Question

What is the percent deprotonation of 1.34 x 10-2 M hydrosulfuric acid H2S (aq) solution? Ka = 9.1 x 10-8

Answer 1

To determine the percent deprotonation of hydrosulfuric acid (H2S) in a given solution, we need to calculate the concentration of the dissociated form (HS-) and compare it to the initial concentration of H2S.

The balanced equation for the dissociation of H2S is: H2S ⇌ H+ + HS-

Let's assume x represents the concentration of HS- formed.

Since the initial concentration of H2S is 1.34 x 10^-2 M, the initial concentration of H+ is also 1.34 x 10^-2 M.

Using the equilibrium expression for the dissociation of H2S, we have: Ka = [H+][HS-] / [H2S]
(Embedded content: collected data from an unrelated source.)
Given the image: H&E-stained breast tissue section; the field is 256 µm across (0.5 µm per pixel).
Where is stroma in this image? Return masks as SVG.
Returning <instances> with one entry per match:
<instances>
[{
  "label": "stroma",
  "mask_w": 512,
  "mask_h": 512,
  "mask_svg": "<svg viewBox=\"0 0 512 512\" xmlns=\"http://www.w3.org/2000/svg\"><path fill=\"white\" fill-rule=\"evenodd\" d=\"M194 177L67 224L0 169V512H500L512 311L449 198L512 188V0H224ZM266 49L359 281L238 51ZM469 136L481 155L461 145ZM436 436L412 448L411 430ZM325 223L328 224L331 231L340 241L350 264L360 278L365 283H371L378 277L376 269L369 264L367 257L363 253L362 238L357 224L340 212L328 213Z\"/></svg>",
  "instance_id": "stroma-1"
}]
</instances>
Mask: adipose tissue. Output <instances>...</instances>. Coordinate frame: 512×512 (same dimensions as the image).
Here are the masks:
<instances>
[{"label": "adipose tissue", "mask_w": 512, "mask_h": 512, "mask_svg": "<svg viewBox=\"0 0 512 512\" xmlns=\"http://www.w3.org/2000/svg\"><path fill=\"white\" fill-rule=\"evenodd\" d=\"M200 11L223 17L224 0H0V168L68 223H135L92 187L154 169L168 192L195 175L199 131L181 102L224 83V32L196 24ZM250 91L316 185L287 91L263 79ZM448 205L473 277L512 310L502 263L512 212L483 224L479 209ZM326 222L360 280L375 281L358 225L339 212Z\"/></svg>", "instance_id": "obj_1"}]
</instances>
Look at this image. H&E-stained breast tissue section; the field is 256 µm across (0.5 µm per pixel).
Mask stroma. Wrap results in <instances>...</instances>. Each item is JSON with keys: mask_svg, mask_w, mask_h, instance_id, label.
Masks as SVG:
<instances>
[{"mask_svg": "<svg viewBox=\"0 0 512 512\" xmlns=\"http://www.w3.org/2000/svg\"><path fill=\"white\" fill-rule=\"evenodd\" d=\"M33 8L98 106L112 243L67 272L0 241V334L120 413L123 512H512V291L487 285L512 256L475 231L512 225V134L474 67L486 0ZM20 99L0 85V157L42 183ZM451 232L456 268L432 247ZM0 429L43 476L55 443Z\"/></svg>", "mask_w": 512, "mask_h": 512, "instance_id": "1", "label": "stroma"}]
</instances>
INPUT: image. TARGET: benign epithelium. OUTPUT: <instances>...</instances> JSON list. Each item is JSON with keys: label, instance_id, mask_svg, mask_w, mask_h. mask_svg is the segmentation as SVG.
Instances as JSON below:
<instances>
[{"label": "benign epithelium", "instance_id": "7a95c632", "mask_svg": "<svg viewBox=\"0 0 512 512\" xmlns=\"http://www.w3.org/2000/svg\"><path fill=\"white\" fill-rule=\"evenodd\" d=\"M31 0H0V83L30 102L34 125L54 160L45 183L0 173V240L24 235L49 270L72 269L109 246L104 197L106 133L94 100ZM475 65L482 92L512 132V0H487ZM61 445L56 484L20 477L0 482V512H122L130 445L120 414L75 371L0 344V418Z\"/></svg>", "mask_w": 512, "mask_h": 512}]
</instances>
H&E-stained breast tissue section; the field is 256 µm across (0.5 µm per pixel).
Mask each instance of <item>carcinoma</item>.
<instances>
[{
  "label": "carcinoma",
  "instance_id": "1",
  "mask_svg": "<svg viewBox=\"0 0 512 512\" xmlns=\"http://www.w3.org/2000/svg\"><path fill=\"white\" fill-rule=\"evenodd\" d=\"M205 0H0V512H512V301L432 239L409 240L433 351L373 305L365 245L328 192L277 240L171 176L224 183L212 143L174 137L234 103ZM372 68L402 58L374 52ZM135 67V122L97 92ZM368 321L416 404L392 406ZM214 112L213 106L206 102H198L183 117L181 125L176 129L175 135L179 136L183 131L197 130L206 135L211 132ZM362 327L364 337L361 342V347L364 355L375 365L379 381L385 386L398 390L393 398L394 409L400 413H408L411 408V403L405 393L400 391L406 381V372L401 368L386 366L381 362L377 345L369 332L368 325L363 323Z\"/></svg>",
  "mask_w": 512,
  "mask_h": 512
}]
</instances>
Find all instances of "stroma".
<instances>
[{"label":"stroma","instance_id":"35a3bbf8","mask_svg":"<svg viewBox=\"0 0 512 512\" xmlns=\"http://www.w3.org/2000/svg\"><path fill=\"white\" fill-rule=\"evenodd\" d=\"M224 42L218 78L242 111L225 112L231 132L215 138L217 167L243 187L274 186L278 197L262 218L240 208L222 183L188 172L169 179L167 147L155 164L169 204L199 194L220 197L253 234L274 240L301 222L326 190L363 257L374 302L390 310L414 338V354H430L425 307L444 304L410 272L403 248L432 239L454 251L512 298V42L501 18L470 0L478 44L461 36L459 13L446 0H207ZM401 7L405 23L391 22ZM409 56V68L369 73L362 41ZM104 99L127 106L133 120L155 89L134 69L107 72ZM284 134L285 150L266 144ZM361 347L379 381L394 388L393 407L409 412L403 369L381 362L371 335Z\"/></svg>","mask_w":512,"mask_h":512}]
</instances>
We can substitute the values into the expression: 9.1 x 10^-8 = (1.34 x 10^-2 - x)(x) / (1.34 x 10^-2)

To solve for x, we can simplify the equation: 9.1 x 10^-8 = (1.34 x 10^-2 - x)(x) / (1.34 x 10^-2) 9.1 x 10^-8 = (1.34 x 10^-2)(x) - x^2 / (1.34 x 10^-2) 9.1 x 10^-8 = 1.34 x 10^-2x - (x^2 / 1.34 x 10^-2) 9.1 x 10^-8 = 1.34 x 10^-2x - x^2 / 1.34 x 10^-2

Rearranging the equation: x^2 - (1.34 x 10^-2)x + (1.34 x 10^-2)(9.1 x 10^-8) = 0

We can solve this quadratic equation to find the value of x using the quadratic formula or other methods. After calculating, we find that x = 2.15 x 10^-5 M.

Now, we can calculate the percent deprotonation of H2S: Percent deprotonation = (concentration of HS- / initial concentration of H2S) * 100 Percent deprotonation = (2.15 x 10^-5 M / 1.34 x 10^-2 M) * 100 Percent deprotonation = 1.60 x 10^-2%

Therefore, the percent deprotonation of the 1.34 x 10^-2 M hydrosulfuric acid (H2S) solution is approximately 1.60 x 10^-2%.